Like the previous 2 methods, naïve and moving averages, the Exponential Smoothing method is going to use historical data of the demand to forecast. However, though this demand forecasting method is a little more complicated, it has some distinct advantages.
One of the benefits of this model is that it takes the most recent observations into account and weights them accordingly. For example, if we are looking at 4 years of demand forecasts, April/May/June of 2014 will likely be weighted differently in April/May/June of 2019. The exponential smoothing method takes this into account and allows for us to plan inventory more efficiently on a more relevant basis of recent data.

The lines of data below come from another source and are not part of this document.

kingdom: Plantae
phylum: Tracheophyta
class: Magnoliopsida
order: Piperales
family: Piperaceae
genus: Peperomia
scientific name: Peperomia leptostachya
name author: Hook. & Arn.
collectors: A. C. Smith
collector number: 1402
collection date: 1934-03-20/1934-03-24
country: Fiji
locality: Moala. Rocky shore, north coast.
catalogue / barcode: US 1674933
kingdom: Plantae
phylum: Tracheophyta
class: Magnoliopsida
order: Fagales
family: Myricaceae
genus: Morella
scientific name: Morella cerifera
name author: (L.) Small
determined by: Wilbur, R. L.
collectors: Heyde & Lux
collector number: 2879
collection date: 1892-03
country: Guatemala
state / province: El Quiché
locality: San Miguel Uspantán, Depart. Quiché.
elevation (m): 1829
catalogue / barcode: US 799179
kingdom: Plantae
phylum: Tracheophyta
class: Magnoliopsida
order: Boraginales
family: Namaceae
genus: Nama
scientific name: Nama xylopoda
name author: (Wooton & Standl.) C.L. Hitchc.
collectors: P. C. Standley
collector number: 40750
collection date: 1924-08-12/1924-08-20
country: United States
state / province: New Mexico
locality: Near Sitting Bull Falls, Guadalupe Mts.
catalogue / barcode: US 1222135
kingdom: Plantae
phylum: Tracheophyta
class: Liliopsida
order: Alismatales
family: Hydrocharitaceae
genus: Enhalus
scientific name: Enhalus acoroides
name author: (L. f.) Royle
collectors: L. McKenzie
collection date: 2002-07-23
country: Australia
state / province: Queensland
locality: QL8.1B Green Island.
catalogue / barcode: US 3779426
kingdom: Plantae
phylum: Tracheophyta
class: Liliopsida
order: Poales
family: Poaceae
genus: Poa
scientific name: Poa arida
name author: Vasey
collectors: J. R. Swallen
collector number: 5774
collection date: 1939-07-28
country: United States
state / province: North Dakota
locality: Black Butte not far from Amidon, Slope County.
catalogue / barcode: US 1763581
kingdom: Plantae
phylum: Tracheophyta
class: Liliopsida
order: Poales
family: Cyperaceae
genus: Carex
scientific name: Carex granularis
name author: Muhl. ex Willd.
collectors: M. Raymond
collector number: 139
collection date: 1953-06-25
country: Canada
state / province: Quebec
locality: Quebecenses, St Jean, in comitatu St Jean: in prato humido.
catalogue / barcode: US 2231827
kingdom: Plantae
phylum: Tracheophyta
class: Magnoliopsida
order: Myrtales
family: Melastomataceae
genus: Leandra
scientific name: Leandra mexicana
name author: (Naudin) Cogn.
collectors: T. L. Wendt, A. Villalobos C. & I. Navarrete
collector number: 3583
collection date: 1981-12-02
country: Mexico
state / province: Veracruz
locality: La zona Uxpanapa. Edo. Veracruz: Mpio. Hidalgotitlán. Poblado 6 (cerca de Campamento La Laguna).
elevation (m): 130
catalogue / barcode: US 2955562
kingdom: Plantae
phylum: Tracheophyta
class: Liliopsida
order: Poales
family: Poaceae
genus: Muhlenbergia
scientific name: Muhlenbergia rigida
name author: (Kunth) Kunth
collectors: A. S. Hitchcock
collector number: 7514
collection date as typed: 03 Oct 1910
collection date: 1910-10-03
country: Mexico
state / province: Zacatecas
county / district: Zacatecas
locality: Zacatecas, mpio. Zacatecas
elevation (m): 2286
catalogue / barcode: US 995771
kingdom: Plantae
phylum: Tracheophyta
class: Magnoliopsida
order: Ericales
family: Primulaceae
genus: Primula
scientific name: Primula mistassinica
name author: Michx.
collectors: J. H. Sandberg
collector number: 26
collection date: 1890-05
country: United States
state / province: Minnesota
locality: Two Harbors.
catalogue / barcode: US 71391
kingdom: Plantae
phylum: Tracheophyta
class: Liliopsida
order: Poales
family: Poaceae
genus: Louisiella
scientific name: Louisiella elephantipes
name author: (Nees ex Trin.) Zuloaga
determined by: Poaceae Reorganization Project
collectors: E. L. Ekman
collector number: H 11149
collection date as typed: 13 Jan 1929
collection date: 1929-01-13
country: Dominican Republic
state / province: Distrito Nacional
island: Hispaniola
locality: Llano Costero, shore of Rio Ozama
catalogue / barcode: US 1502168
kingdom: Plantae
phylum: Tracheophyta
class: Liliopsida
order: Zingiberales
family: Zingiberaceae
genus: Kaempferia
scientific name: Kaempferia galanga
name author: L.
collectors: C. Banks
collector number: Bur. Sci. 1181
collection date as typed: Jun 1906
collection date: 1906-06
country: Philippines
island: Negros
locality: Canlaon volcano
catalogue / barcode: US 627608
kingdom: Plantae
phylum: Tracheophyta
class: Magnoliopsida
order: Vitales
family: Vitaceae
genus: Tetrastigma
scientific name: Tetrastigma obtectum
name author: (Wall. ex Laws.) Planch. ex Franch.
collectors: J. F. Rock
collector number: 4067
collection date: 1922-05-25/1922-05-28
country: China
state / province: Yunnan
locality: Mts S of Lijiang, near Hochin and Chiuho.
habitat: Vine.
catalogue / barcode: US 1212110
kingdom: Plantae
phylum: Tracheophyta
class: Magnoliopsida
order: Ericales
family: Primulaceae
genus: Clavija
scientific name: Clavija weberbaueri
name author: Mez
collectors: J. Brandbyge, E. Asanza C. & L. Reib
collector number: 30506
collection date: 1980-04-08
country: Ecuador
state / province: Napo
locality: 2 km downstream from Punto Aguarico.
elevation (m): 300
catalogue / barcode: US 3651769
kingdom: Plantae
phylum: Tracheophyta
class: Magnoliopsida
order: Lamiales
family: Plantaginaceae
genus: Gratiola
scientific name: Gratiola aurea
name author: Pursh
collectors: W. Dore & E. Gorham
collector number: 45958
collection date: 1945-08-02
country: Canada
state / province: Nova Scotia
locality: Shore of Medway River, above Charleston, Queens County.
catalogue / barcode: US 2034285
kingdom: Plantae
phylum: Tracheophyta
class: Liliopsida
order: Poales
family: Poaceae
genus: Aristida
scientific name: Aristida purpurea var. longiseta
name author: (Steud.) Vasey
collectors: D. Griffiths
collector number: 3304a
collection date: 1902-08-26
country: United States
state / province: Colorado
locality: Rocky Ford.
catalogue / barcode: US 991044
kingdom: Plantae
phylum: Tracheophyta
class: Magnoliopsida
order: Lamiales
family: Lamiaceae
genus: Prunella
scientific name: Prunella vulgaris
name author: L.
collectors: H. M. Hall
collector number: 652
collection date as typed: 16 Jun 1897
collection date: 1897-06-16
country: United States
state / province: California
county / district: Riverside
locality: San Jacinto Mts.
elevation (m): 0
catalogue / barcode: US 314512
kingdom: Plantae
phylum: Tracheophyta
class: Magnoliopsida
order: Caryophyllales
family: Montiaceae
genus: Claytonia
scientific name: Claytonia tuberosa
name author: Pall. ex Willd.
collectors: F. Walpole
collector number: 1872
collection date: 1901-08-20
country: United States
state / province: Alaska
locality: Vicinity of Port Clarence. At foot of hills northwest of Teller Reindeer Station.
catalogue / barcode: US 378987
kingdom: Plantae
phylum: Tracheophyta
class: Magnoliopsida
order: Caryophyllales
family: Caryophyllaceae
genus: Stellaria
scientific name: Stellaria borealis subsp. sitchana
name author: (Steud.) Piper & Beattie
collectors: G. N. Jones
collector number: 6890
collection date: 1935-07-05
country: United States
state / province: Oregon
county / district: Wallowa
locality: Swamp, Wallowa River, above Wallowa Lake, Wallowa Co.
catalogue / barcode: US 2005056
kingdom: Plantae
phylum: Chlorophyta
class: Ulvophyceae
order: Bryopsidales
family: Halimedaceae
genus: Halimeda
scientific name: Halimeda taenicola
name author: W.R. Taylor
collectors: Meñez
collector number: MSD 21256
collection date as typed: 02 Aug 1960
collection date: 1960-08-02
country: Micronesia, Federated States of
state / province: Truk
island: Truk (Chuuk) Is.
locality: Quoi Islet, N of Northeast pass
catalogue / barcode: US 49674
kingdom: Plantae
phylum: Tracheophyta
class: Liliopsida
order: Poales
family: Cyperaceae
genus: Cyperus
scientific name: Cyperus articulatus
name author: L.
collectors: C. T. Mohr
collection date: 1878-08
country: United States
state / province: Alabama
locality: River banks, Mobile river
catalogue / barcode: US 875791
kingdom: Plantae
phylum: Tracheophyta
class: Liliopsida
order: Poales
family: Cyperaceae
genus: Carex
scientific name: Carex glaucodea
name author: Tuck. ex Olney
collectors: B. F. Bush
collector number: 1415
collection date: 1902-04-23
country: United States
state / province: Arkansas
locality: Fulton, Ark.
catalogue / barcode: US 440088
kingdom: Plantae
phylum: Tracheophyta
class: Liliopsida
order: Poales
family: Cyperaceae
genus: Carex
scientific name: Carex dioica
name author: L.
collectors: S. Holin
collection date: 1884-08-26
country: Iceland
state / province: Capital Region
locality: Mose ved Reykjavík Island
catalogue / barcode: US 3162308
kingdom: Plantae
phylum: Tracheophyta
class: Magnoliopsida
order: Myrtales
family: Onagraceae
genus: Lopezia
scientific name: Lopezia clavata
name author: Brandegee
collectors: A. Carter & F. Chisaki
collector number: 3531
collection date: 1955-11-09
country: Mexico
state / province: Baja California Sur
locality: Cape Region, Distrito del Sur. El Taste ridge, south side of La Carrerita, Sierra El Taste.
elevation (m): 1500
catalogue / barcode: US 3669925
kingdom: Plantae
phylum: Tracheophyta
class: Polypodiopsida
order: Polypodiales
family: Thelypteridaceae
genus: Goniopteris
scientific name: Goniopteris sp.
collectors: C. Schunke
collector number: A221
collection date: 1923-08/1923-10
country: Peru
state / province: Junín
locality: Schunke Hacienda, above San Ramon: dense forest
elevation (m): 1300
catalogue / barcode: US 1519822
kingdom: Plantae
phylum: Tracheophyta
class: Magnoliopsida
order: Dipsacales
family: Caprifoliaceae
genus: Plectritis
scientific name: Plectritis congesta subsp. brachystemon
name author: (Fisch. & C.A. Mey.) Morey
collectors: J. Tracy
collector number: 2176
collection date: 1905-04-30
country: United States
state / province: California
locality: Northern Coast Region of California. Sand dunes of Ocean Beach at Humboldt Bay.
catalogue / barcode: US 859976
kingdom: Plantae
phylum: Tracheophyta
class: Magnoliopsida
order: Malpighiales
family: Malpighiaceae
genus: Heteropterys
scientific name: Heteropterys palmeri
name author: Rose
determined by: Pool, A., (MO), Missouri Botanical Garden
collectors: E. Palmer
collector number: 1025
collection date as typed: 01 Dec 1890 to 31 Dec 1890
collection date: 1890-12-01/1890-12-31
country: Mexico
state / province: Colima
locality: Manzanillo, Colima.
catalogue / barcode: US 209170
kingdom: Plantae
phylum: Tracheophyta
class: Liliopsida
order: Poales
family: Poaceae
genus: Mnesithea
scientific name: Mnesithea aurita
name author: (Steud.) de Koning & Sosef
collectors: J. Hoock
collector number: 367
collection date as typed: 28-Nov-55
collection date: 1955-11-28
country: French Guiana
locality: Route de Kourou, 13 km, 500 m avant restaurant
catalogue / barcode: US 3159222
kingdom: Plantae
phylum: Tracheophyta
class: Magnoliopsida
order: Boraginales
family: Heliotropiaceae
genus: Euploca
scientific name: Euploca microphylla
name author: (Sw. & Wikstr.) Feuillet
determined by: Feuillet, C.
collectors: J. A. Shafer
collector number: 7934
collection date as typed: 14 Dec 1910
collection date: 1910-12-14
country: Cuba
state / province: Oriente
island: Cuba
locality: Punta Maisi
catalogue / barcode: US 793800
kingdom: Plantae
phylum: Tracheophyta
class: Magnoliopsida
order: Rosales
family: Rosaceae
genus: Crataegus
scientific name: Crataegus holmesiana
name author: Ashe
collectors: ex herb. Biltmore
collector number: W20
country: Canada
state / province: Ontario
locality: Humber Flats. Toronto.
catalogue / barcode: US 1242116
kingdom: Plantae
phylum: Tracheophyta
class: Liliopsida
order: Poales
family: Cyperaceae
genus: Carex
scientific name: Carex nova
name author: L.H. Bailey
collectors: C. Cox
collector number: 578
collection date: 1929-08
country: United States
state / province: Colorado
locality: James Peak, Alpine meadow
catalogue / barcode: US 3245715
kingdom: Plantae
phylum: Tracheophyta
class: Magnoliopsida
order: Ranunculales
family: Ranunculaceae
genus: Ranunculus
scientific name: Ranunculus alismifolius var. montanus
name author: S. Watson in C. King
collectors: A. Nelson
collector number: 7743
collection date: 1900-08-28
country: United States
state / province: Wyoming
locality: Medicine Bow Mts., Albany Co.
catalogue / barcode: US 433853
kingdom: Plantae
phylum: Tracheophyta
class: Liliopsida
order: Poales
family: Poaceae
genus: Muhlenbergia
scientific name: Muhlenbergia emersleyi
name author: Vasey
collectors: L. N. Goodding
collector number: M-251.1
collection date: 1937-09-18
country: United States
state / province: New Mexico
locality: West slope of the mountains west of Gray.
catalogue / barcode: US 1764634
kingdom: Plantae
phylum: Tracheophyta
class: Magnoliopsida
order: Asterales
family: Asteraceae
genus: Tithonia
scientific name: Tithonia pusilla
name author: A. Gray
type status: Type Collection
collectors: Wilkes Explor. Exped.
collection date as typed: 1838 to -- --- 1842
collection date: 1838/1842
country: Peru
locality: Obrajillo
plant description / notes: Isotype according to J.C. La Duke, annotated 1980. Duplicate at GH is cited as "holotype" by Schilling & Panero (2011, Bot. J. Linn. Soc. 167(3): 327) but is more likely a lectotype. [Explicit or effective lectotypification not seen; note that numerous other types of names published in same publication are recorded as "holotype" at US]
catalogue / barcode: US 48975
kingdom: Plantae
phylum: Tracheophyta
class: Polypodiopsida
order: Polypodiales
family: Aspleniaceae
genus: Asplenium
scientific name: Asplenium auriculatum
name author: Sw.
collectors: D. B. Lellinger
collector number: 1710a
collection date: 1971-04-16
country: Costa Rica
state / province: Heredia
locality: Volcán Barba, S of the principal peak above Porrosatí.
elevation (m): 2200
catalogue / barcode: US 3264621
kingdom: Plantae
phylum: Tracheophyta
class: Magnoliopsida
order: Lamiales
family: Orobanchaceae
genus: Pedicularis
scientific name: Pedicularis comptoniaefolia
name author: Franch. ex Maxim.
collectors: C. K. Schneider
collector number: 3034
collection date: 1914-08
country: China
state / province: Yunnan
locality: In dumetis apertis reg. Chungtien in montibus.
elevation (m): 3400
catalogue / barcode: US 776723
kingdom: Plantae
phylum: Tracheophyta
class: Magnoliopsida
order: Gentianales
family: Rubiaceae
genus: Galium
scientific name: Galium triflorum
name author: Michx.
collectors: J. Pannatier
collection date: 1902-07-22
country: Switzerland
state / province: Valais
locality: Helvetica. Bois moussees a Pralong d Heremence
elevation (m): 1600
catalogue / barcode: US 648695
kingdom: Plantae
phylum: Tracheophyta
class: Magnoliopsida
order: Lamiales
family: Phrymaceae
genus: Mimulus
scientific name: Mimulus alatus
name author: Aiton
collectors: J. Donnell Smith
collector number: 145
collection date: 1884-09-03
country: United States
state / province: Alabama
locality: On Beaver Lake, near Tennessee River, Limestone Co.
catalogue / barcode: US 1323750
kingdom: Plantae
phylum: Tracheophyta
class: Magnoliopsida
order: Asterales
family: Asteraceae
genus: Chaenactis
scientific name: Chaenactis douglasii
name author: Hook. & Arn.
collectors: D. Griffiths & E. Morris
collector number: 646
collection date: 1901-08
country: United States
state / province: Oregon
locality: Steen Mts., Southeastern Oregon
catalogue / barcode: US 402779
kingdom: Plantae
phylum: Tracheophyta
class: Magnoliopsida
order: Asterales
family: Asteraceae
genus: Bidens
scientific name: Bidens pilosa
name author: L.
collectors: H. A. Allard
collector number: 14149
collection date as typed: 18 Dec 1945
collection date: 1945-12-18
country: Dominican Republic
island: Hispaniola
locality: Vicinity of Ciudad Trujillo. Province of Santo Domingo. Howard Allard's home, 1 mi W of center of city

Another benefit is that spikes in the data aren’t quite as detrimental to the forecast as previous methods. The most recent forecast has the highest weight and therefore should be the most accurate in predicting demand, as opposed to the moving averages method where the weight for each period is fixed.
While these advantages are great when planning inventory for a specific month, the exponential smoothing model limits our ability to forecast demand using seasonality. This model also cannot be used to identify trends though the next article entitled “trend projection” will resolve that issue.
Though these issues are inconvenient, this model helps us establish a nice foundation for more complex demand forecasting models. Let’s get into it!
How does it work?
To understand this forecasting model, I’ve taken our 4-year historical data set and created a table.
Because this method requires demand planning expertise, you, as the demand planner, are going to have to choose a value for what is known as the “smoothing constant” This constant will determine the impact prior observations have on the forecast. We will represent the constant as α in our forecasting equation.
The equation for exponential smoothing is:
Forecast of period 1 + α*(Actual Sales for period 1 – Forecast for period 1)
The best way to identify your smoothing constant is by understand the difference between a high decimal and low decimal. The smoothing constant is going to be a number between 0 and 1.
The higher a smoothing constant, the more sensitive your demand forecast. This means you will see large spikes of data. This is what a smoothing constant of 0.8 would look like with our data:
The lower a smoothing constant, the less sensitive the forecast and thus the less spikes in demand the forecast will have. This is what a smoothing constant of 0.2 would look like with our data:
Knowing what smoothing constant to use is an important part of demand planning. You need to know your company, know your products, and know your inventory.
If you’re just starting out, there is a method you can use to determine a smoothing constant. That method is trial and error. I would suggest creating 4 columns of possible constants, next to your original. From there you can have a healthy range, let’s just say 0.2,0.4, 0.6, and 0.8. You can then view them on a graph and determine which constant, or which combination of constants best fits the graph.
How it applies to inventory planning?
Forecasting using a combination of quantitative methods and your own experience as a demand planner is what will set you apart in your industry. If you know that your product typically tends to have a high level of noise, then you should plan use a small constant. If you know your product has a low level of noise, it would make sense to use a higher constant because you won’t have to worry about data spikes all too often. Understand these methods will help you keep track of your inventory and make the right decision when planning orders.